The new government made a clever move: It stood by its decision to jettison standardization. But for 1977 alone, it also allowed students who would have benefited from standardization, to enroll in universities. This move increased the number of seats, as well as the number of Tamils, Sinhalas & rural students enrolling in the universities. Thus, it made all sections of the society happy.
Machinations of Minister Mathew
Many Sinhala nationalists couldn’t digest the demise of standardization. In 1978, they reignited communal feelings by claiming that the Tamils could only occupy 35%-40% of the university seats consistently by colluding with the examiners that graded the tests. Their mouth-piece was none other than Cyril Mathew, the Cabinet Minister for Industries & Scientific Affairs.

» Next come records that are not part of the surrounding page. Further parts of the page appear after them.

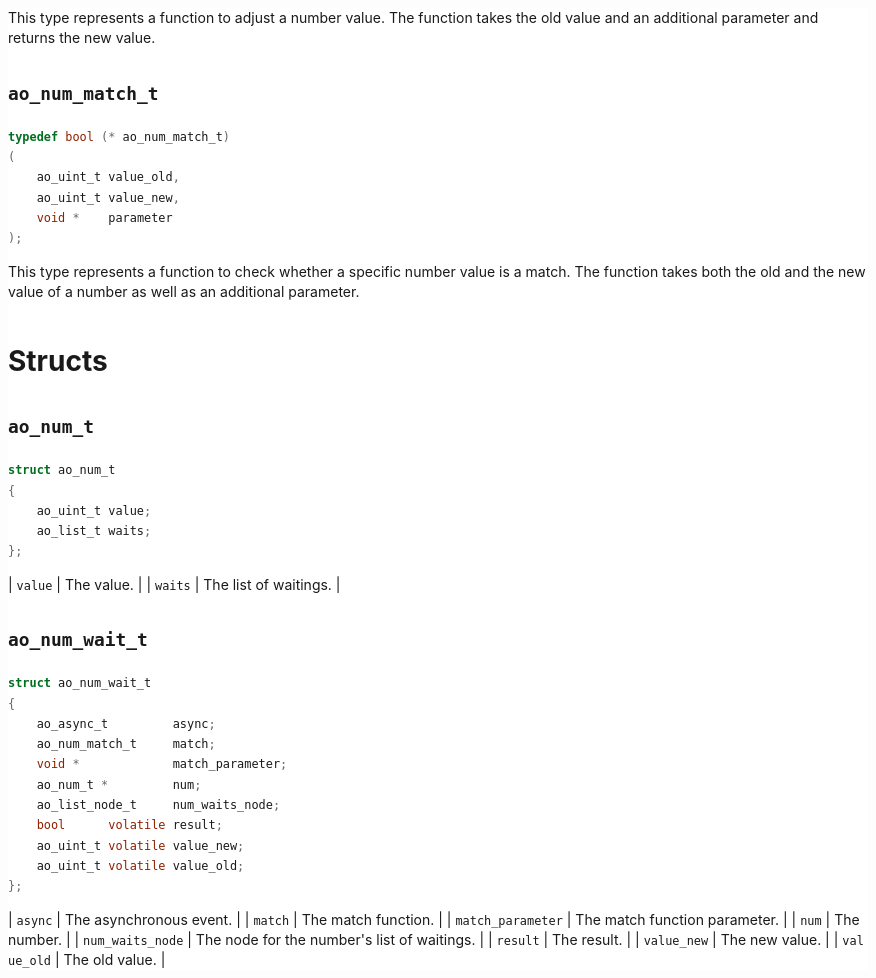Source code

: This type represents a function to adjust a number value. The function takes the old value and an additional parameter and returns the new value.

## `ao_num_match_t`

```c
typedef bool (* ao_num_match_t)
(
    ao_uint_t value_old,
    ao_uint_t value_new,
    void *    parameter
);
```

This type represents a function to check whether a specific number value is a match. The function takes both the old and the new value of a number as well as an additional parameter.

# Structs

## `ao_num_t`

```c
struct ao_num_t
{
    ao_uint_t value;
    ao_list_t waits;
};
```

| `value` | The value. |
| `waits` | The list of waitings. |

## `ao_num_wait_t`

```c
struct ao_num_wait_t
{
    ao_async_t         async;
    ao_num_match_t     match;
    void *             match_parameter;
    ao_num_t *         num;
    ao_list_node_t     num_waits_node;
    bool      volatile result;
    ao_uint_t volatile value_new;
    ao_uint_t volatile value_old;
};
```

| `async` | The asynchronous event. |
| `match` | The match function. |
| `match_parameter` | The match function parameter. |
| `num` | The number. |
| `num_waits_node` | The node for the number's list of waitings. |
| `result` | The result. |
| `value_new` | The new value. |
| `value_old` | The old value. |
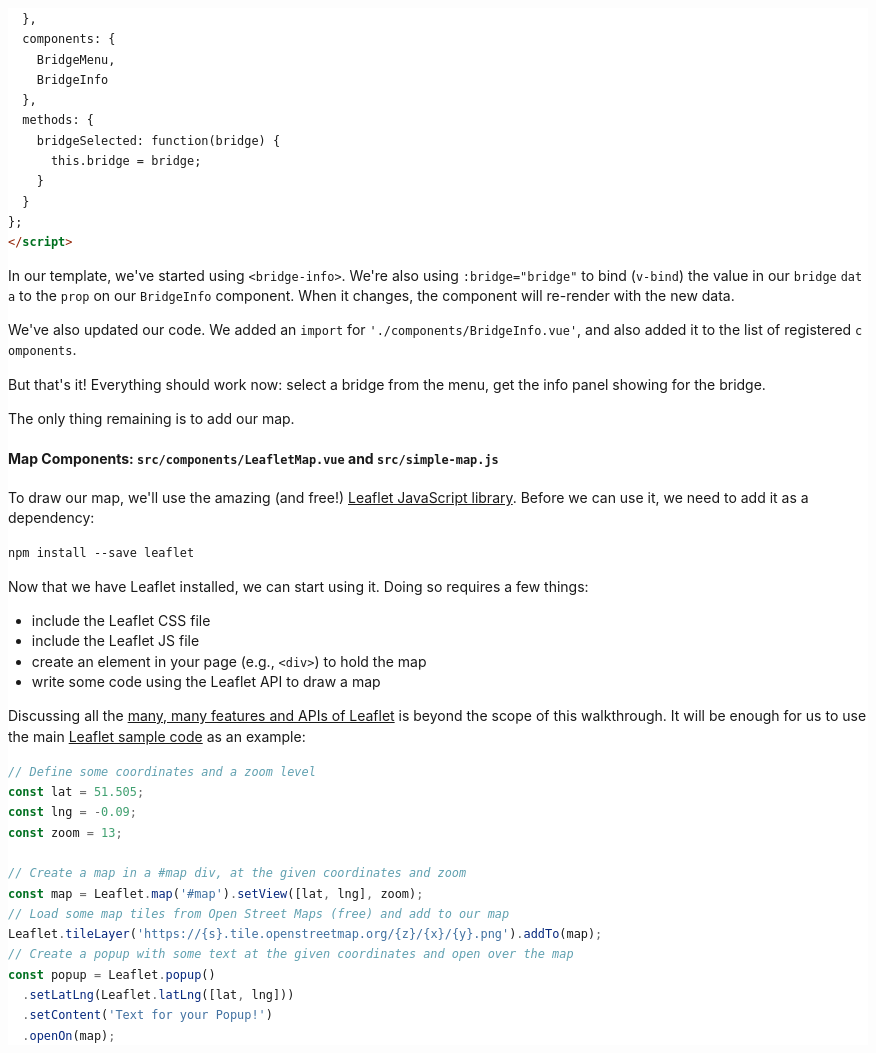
 ```html
  },
  components: {
    BridgeMenu,
    BridgeInfo
  },
  methods: {
    bridgeSelected: function(bridge) {
      this.bridge = bridge;
    }
  }
};
</script>
```

In our template, we've started using `<bridge-info>`.  We're also using
`:bridge="bridge"` to bind (`v-bind`) the value in our `bridge` `data`
to the `prop` on our `BridgeInfo` component.  When it changes, the component
will re-render with the new data.

We've also updated our code.  We added an `import` for `'./components/BridgeInfo.vue'`,
and also added it to the list of registered `components`.

But that's it!  Everything should work now: select a bridge from the menu,
get the info panel showing for the bridge.

The only thing remaining is to add our map.

#### Map Components: `src/components/LeafletMap.vue` and `src/simple-map.js`

To draw our map, we'll use the amazing (and free!) [Leaflet JavaScript library](https://leafletjs.com/).  Before we can use it, we need to add it as a dependency:

```
npm install --save leaflet
```

Now that we have Leaflet installed, we can start using it.  Doing so requires a
few things:

- include the Leaflet CSS file
- include the Leaflet JS file
- create an element in your page (e.g., `<div>`) to hold the map
- write some code using the Leaflet API to draw a map

Discussing all the [many, many features and APIs of Leaflet](https://leafletjs.com/reference-1.5.0.html) is beyond the scope
of this walkthrough.  It will be enough for us to use the main [Leaflet sample
code](https://leafletjs.com/examples/quick-start/) as an example:

```js
// Define some coordinates and a zoom level
const lat = 51.505;
const lng = -0.09;
const zoom = 13;

// Create a map in a #map div, at the given coordinates and zoom
const map = Leaflet.map('#map').setView([lat, lng], zoom);
// Load some map tiles from Open Street Maps (free) and add to our map
Leaflet.tileLayer('https://{s}.tile.openstreetmap.org/{z}/{x}/{y}.png').addTo(map);
// Create a popup with some text at the given coordinates and open over the map
const popup = Leaflet.popup()
  .setLatLng(Leaflet.latLng([lat, lng]))
  .setContent('Text for your Popup!')
  .openOn(map); 
```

Minister Mathew was a bitter critic of TULF & a rabid nationalist that pushed the interests of Sinhala Buddhists. When the Parliament was in session, he brandished some exam papers from the 1977 Science stream, which the examiner had graded generously. While this did not prove any widespread bias on the part of the examiners, it was enough to reaffirm the opinions of those Sinhalas that thought the worst of Tamils & Tamil examiners.
Such orchestrations were towards achieving a bigger objective: Quotas for various ethnic groups, based on their population %. Interestingly, the Indian Tamils supported this: they felt that they would benefit by proportional quotas. But, the government was steadfast. The Policy of Standardization was dead & they had no plans to resuscitate it. They were not interested in quotas for ethnic groups either.
So, ethnic preferences ceased to play a role – but something far more insidious took its place. That’s the subject of a later post.
Meanwhile in Tamil Nadu, clarion calls for a separate quota for Tamil Medium students are becoming increasingly vociferous. At least in Srilanka, standardization is buried & lies rotting. Once started, such programs never end in India – Political will is severely lacking & shameless vote bank politics are par for course. Its a good thing we are too benumbed to care.